In this paper is presented a novel method for Gaussian human reconstruction from 2D images, that disentangles several latent factors with, apparently, semantic information, a key factor to achieve more accurate representations. To this end, a strategy to incorporate dependency ordering for hierarchical updates in optimization is proposed. Experimental results are provided in three datasets, including both quantitative and qualitative evaluation, and some comparisons with competing approaches.
优点
The method in this paper is composed of two parts: a pre-trained image-to-plane model and an enhanced 3D Gaussian Splatting optimization module. In particular, the second module is informed by the prior knowledge acquired in the first one. Particularly, a point cloud is generated from latent factors disentangled from observed data, by exploiting in training an encoder-decoder architecture. The authors incorporate intervention into the VAE training process.
Despite explaining this section well, including most of the details to understand the contribution, all the ingredients are well known in literature.
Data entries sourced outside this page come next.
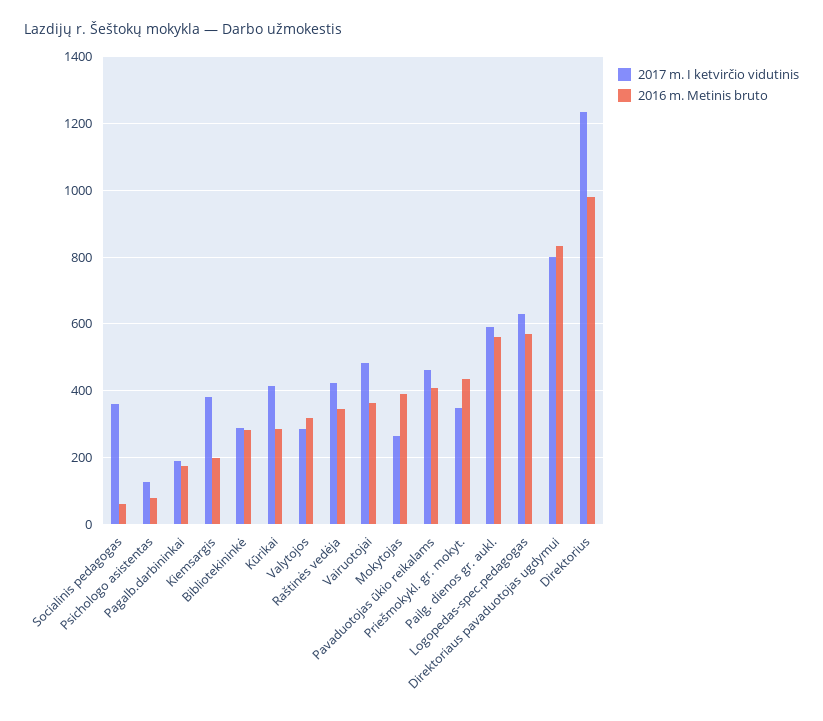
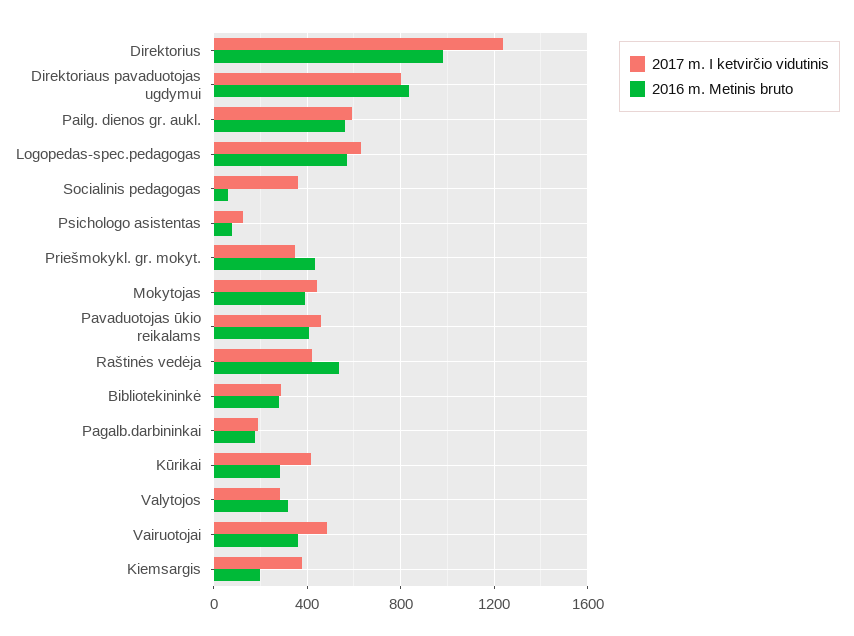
  {
    "2017 m. I ketvirčio vidutinis": {
      "Socialinis pedagogas": 360,
      "Psichologo asistentas": 120,
      "Pagalb.darbininkai": 200,
      "Kiemsargis": 380,
      "Bibliotekininkė": 280,
      "Kūrikai": 420,
      "Valytojos": 280,
      "Raštinės vedėja": 420,
      "Vairuotojai": 480,
-     "Mokytojas": 260,
+     "Mokytojas": 450,
      "Pavaduotojas ūkio reikalams": 460,
      "Priešmokykl. gr. mokyt.": 340,
      "Pailg. dienos gr. aukl.": 600,
      "Logopedas-spec.pedagogas": 640,
      "Direktoriaus pavaduotojas ugdymui": 800,
      "Direktorius": 1240
    },
    "2016 m. Metinis bruto": {
      "Socialinis pedagogas": 60,
      "Psichologo asistentas": 80,
      "Pagalb.darbininkai": 180,
      "Kiemsargis": 200,
      "Bibliotekininkė": 280,
      "Kūrikai": 280,
      "Valytojos": 320,
-     "Raštinės vedėja": 340,
+     "Raštinės vedėja": 550,
      "Vairuotojai": 360,
      "Mokytojas": 400,
      "Pavaduotojas ūkio reikalams": 400,
      "Priešmokykl. gr. mokyt.": 440,
      "Pailg. dienos gr. aukl.": 560,
      "Logopedas-spec.pedagogas": 580,
      "Direktoriaus pavaduotojas ugdymui": 840,
      "Direktorius": 980
    }
  }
In the second block, a Gaussian splatting approach is considered where the supervisory signals for density control are transformed from the pixels in images to the latent factors of the 3D model, that were obtained in the previous block. The point cloud density is adjusted based on their dependencies rather than in isolation.
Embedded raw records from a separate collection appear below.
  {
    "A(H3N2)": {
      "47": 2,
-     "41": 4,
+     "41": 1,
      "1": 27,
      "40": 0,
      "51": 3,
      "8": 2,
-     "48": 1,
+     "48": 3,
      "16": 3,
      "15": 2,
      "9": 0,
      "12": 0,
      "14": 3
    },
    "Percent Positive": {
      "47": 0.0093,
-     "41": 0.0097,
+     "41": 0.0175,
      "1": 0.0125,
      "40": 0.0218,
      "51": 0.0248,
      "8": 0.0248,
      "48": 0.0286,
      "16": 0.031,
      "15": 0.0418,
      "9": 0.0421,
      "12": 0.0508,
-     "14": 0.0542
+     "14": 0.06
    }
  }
In general, the paper is well written and is clear enough. The problem is challenging.
缺点
The paper proposes a method for reconstruction, but the authors exploit a ground truth of the 3D human representation. In my opinion this is a strong prior in this type of approaches, as the concept of reconstruction is not completely true.
Most comparisons are made using nerf-based methods. I think the authors should consider more 3GS approaches, discussing the main differences from a theoretical point of view and how those differences can be seen in the experimental results.
Comparison in Fig. 2 is partial. Just a 2D view is displayed. The authors should show the full 3D estimation they obtain by providing a couple of views where this information is clearly observed. As the data loss is to penalize the differences between the original image and the rendered one, of course, this estimation is good.
Some extra qualitative evaluations could help the reader: scenarios with multiple people, deformations, and so on.
The quantitative evaluation seems somewhat limited.
问题
Could the authors obtain an interpretation of the dependency associations that their method is learned? Why are the authors so sure that other methods are not able to learn them? Perhaps these associations are more difficult to interpret in other methods.
It is true that the quantitative results are better than those reported in the literature, but to be honest, the differences are not very large. So, can the authors maintain their claim that their method is able to extract latent information that the other methods do not?
A priori, the authors had more space to include more analysis and explanations, which unfortunately, they had not used.
I have read and agree with the venue's withdrawal policy on behalf of myself and my co-authors.